▶ Exercise materials:
══════════
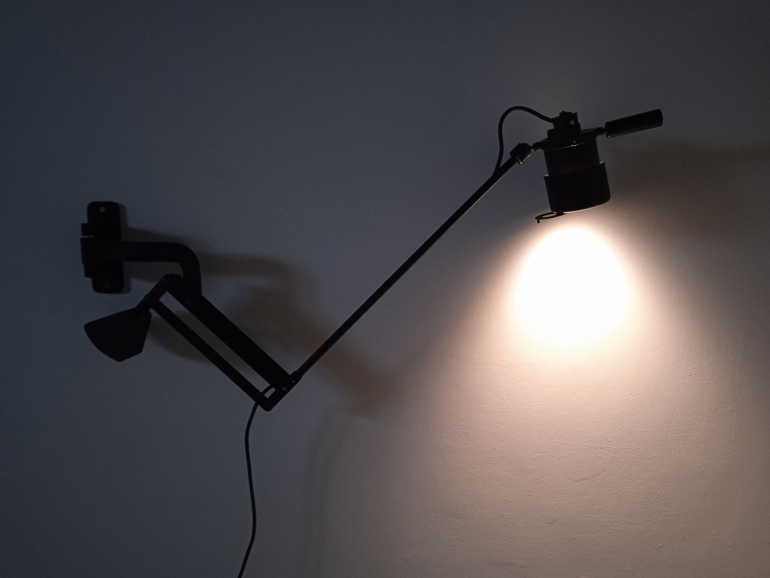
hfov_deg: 63.4
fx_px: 623
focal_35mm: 28
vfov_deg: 49.7
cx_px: 385
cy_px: 289
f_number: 2.2
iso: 580
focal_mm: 3.43
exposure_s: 1/25
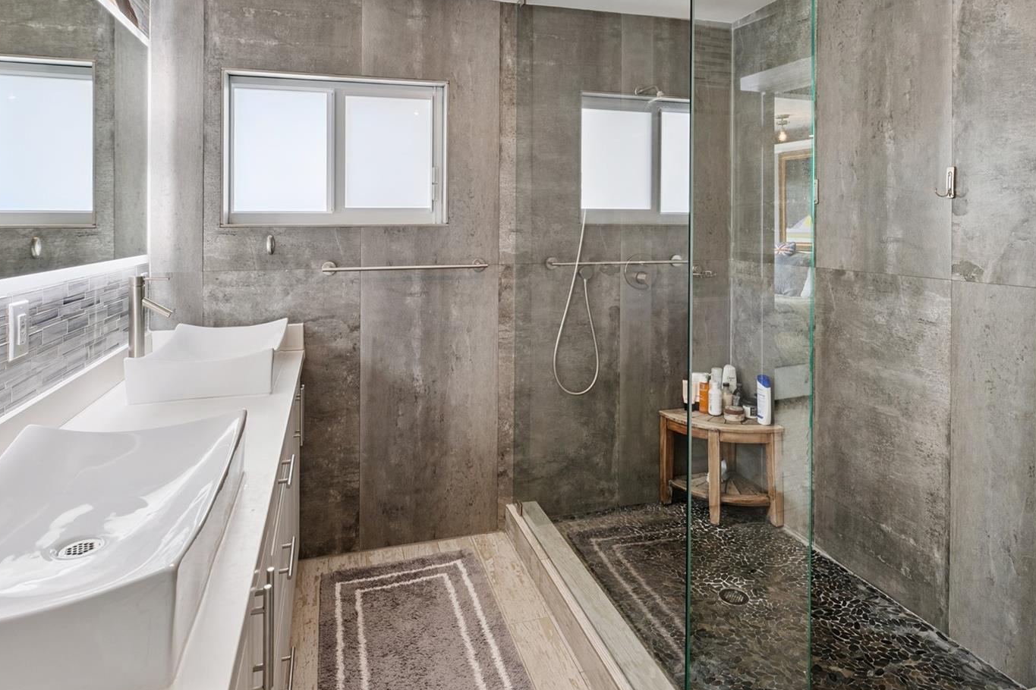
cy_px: 268
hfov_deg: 81.2
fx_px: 604
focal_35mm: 21
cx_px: 535
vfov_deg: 58.9
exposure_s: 1/10
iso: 250
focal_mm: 14
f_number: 7.1
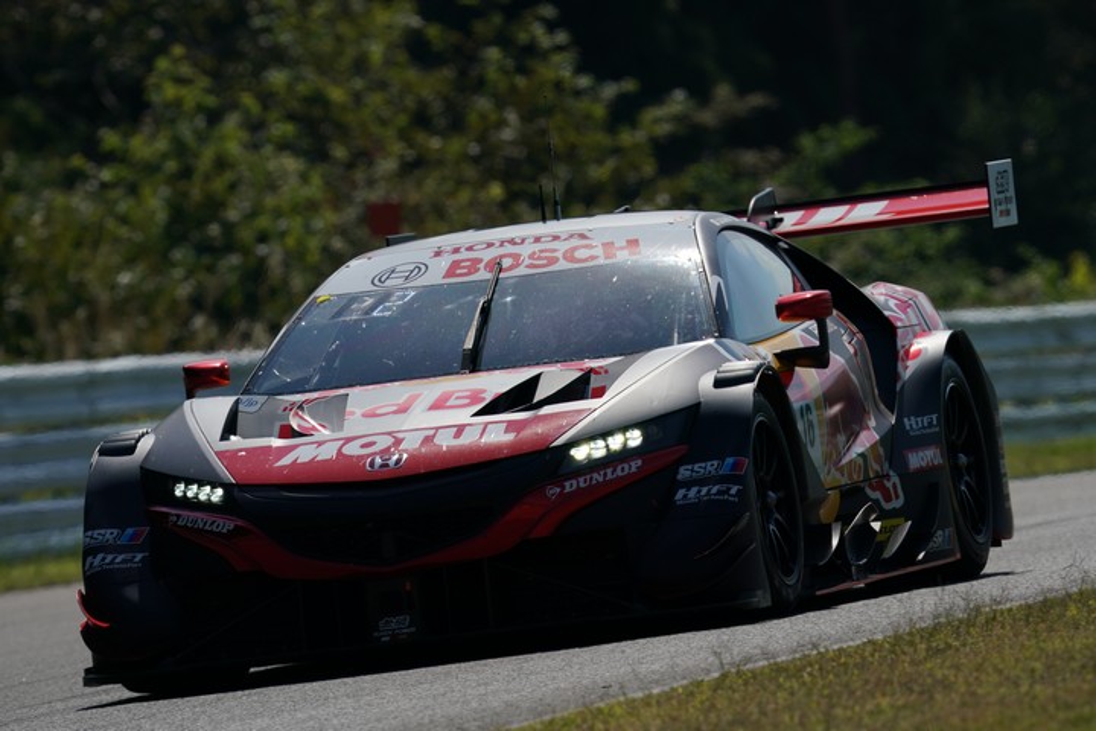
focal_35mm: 571
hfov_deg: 3.6
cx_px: 548
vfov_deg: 2.4
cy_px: 366
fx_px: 17382
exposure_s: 1/1000
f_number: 10
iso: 200
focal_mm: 571
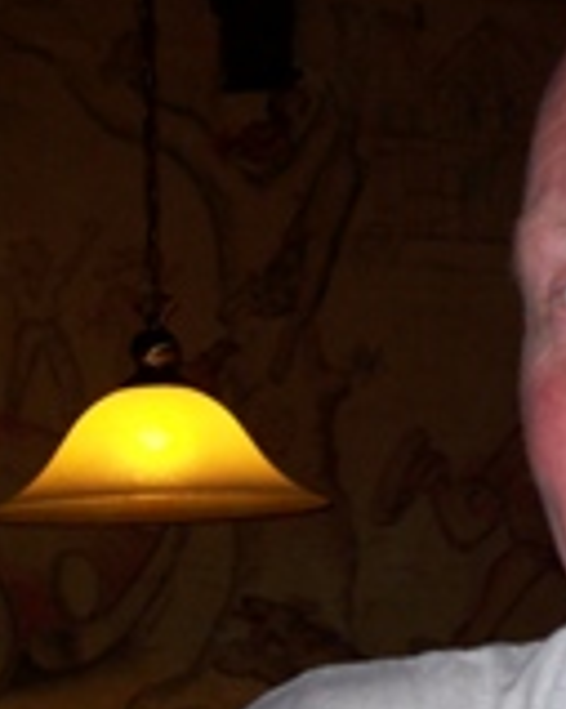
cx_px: 691
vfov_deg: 19.4
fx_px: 2075
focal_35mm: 99
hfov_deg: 15.0
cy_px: 424
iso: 80
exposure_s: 1/64
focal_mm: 6
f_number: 2.7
══════════
▶ Task brief:
Could you please repeat the entries above exactly, with every picture left out?

▶ Task solution:
hfov_deg: 63.4
fx_px: 623
focal_35mm: 28
vfov_deg: 49.7
cx_px: 385
cy_px: 289
f_number: 2.2
iso: 580
focal_mm: 3.43
exposure_s: 1/25
cy_px: 268
hfov_deg: 81.2
fx_px: 604
focal_35mm: 21
cx_px: 535
vfov_deg: 58.9
exposure_s: 1/10
iso: 250
focal_mm: 14
f_number: 7.1
focal_35mm: 571
hfov_deg: 3.6
cx_px: 548
vfov_deg: 2.4
cy_px: 366
fx_px: 17382
exposure_s: 1/1000
f_number: 10
iso: 200
focal_mm: 571
cx_px: 691
vfov_deg: 19.4
fx_px: 2075
focal_35mm: 99
hfov_deg: 15.0
cy_px: 424
iso: 80
exposure_s: 1/64
focal_mm: 6
f_number: 2.7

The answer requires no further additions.